Peinture et images « mécanisées » constituent les deux pôles d’une dialectique du progrès et de la réaction, de l’aliénation et de l’émancipation activée par Benjamin au fil de son essai. La technique y reprend ses bienfaits selon deux voix distinctes. Appliquée, elle agit comme un éveilleur de conscience, comme un décapant puissant, dissolvant la gangue de superstition que le temps et les usages ont agrégée à la surface des tableaux. Intégrée, elle dote les images qu’elle produit des vertus d’émancipation qui lui sont inhérentes.

Le réquisitoire de Benjamin contre la peinture résonne encore dans les débats de la critique d’art des années 1960 et 1970.

La critique « progressiste », qui s’exprime alors dans la très influente revue October (d’obédience marxiste comme son nom l’indique), s’indigne, en termes très benjaminiens, du « retour » de la peinture, du début des années 1980. « La question se pose maintenant pour nous de savoir dans quelle mesure la redécouverte et la remise en vigueur de ces modes de représentation figurative dans la peinture européenne d’aujourd’hui reflètent et dévoilent l’impact idéologique d’un autoritarisme grandissant »6, s’interroge Benjamin H.D. Buchloh en 1982.

C’est dans ce contexte de suspicion que se développe, s’accomplit la peinture de David Hockney.
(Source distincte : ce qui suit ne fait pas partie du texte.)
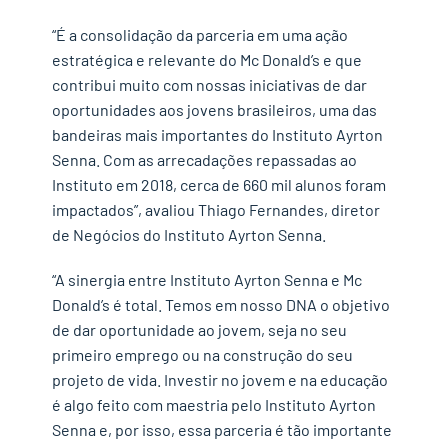
“É a consolidação da parceria em uma ação
estratégica e relevante do Mc Donald’s e que
contribui muito com nossas iniciativas de dar
oportunidades aos jovens brasileiros, uma das
bandeiras mais importantes do Instituto Ayrton
Senna. Com as arrecadações repassadas ao
Instituto em 2018, cerca de 660 mil alunos foram
impactados”, avaliou Thiago Fernandes, diretor
de Negócios do Instituto Ayrton Senna.
“A sinergia entre Instituto Ayrton Senna e Mc
Donald’s é total. Temos em nosso DNA o objetivo
de dar oportunidade ao jovem, seja no seu
primeiro emprego ou na construção do seu
projeto de vida. Investir no jovem e na educação
é algo feito com maestria pelo Instituto Ayrton
Senna e, por isso, essa parceria é tão importante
La singularité de sa position tient à ce que comme Walter Benjamin, il croit à la vocation de l’art à agir dans le champ social. Une action qu’il ne pourra rendre effective qu’à condition de remettre méthodiquement en cause l’anathème qui frappe son médium de prédilection. Au plan théorique, il allait s’employer à historiciser la technique, à en a démontrer l’intégration précoce à la pratique picturale. Dans sa pratique, il devait assimiler, un à un, les procédés techniques de reproduction de l’image, se saisir des outils de la technologie la plus moderne, exposer ses oeuvres à la reproduction de masse. Sa réponse à Benjamin aura consisté à dissoudre l’irréductible opposition dialectique établie par le philosophe entre peinture et technique, à imaginer une peinture « mécanisée ».


1.Dans son Désenchantement de l’art. La philosophie de Walter Benjamin, Rainer Rochlitz écrit que Benjamin : « confond le progrès technique et le progrès de l’art, rationalité instrumentale et rationalité esthétique. L’essai sur L’oeuvre d’art relève de l’idéologie du progrès dénoncée par le dernier Benjamin : d’une idée du « vent » de l’histoire soufflant dans le sens du développement technique. » R. Rochlitz, ed Gallimard, 1992, p. 188).
2. W. Benjamin, L’OEuvre d’art à l’époque de sa reproductibilité technique, op. cit., p. 37.
3. Ibid., p. 28
4. Ibid., p. 69
5. Ibid., p. 68
6. Benjamin H.D. Buchloh, Formalisme et historicité. Autoritarisme et régression. Deux essais sur la production artistique de l’Europe contemporaine, présentation et traduction de l’anglais de Claude Gintz, Le Vésinet, Éditions Territoires, 1982, p. 60.